───── Data extract ─────
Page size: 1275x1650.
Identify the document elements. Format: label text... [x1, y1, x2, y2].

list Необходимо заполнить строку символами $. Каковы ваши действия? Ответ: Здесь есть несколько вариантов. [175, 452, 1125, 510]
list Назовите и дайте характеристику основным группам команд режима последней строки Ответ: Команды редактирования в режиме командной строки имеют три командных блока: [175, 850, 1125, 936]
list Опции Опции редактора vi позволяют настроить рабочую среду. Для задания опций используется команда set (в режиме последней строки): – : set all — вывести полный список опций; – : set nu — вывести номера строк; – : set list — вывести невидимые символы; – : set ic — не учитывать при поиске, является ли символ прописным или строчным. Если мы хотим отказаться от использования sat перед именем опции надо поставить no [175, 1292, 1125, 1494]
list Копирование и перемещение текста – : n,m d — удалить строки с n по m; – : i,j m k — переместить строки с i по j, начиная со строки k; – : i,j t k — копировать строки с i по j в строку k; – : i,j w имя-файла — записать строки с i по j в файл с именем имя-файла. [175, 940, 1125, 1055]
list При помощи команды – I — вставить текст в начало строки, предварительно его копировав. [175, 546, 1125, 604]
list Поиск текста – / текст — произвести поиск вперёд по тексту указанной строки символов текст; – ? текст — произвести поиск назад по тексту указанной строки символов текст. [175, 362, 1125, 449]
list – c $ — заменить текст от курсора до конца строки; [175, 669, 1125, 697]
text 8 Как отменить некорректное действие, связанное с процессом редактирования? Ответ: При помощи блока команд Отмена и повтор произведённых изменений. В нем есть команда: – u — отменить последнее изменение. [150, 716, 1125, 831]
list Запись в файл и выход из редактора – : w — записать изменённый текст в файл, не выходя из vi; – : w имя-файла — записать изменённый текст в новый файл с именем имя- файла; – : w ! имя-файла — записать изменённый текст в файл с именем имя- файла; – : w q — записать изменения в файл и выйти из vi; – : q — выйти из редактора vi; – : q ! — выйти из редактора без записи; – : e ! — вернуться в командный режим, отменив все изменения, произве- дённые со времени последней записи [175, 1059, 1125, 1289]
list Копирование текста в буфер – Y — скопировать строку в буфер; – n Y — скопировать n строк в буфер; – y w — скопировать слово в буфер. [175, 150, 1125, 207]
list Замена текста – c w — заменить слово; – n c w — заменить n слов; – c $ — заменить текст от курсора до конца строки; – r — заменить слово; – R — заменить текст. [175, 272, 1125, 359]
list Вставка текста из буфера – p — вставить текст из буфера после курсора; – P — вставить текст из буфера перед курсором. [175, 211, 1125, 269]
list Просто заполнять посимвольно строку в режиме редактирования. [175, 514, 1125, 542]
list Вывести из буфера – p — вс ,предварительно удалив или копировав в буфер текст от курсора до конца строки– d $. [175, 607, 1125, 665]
─────
**The problem:** Return, from the data, each line that has the word "редактирования" in it.

**Written solution:**
list Назовите и дайте характеристику основным группам команд режима последней строки Ответ: Команды редактирования в режиме командной строки имеют три командных блока: [175, 850, 1125, 936]
text 8 Как отменить некорректное действие, связанное с процессом редактирования? Ответ: При помощи блока команд Отмена и повтор произведённых изменений. В нем есть команда: – u — отменить последнее изменение. [150, 716, 1125, 831]
list Просто заполнять посимвольно строку в режиме редактирования. [175, 514, 1125, 542]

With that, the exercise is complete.